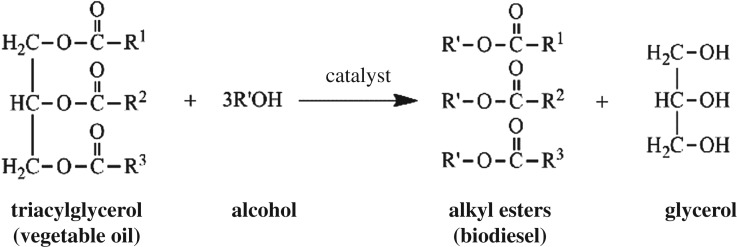
Reaction processes in the transesterification of VO [12].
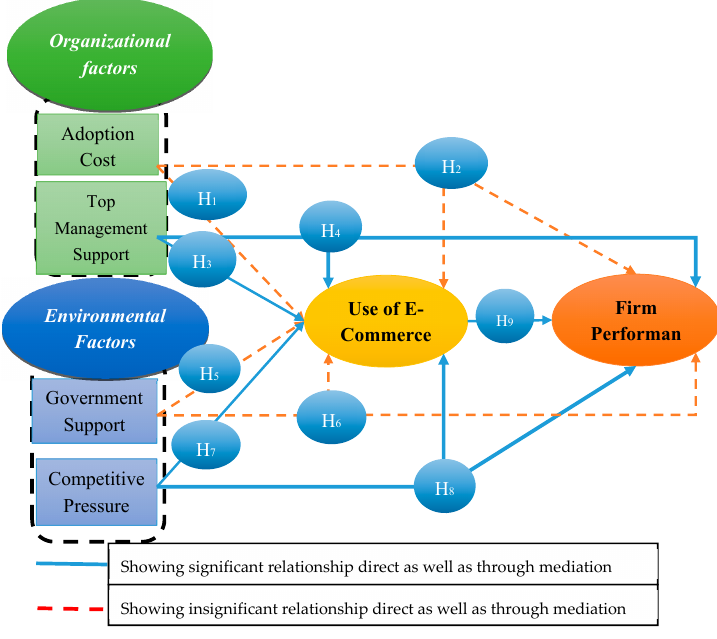
Figure 1. Theoretical framework. Source: authors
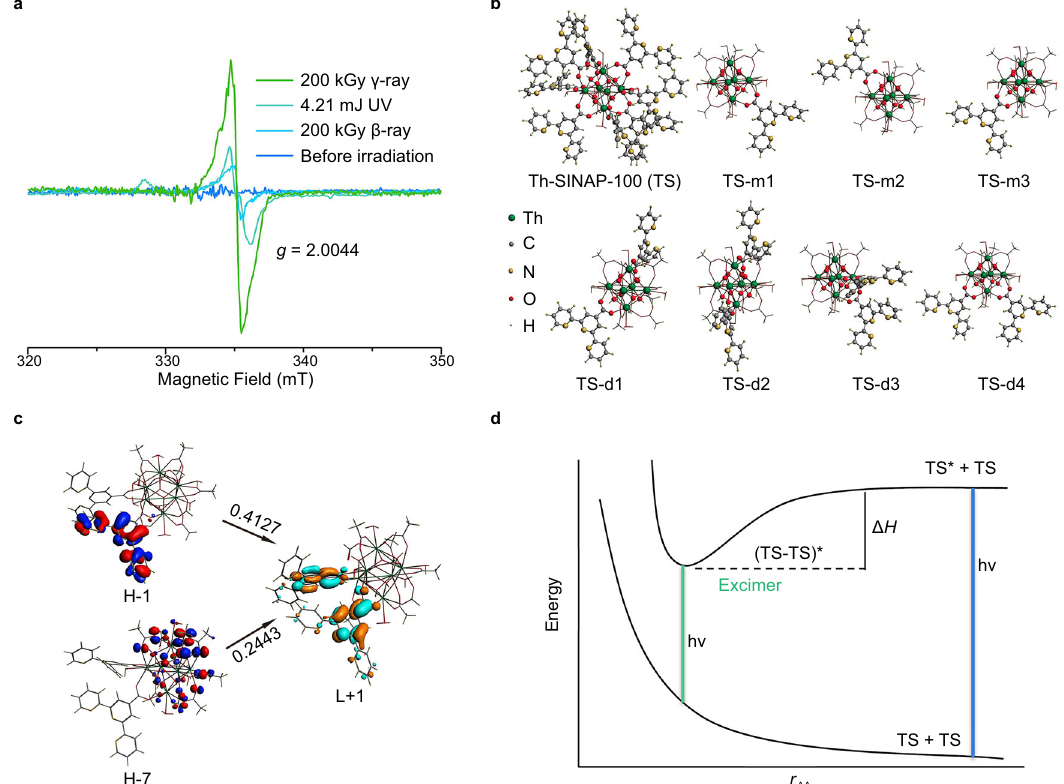
Fig. 5 Mechanism of photochromism and photoluminescence modulation. a EPR spectra of Th-SINAP-100 before and after irradiation. b Optimized structures of the experimentally synthesized complex and selected simpli fi ed models of Th-SINAP-100 (TS). c Orbital diagrams of the 364 nm electron transitions for TS-d1 from the TD-DFT calculations. d The formation of excimer (TS-TS)* that is stabilized by charge transfer, along with the light emitted by (TS − TS)* and TS* +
_ _ _
### [Prompt]
An exact copy of the material is required, minus the pictures.

### [Exercise output]
Reaction processes in the transesterification of VO [12].
Figure 1. Theoretical framework. Source: authors
Fig. 5 Mechanism of photochromism and photoluminescence modulation. a EPR spectra of Th-SINAP-100 before and after irradiation. b Optimized structures of the experimentally synthesized complex and selected simpli fi ed models of Th-SINAP-100 (TS). c Orbital diagrams of the 364 nm electron transitions for TS-d1 from the TD-DFT calculations. d The formation of excimer (TS-TS)* that is stabilized by charge transfer, along with the light emitted by (TS − TS)* and TS* +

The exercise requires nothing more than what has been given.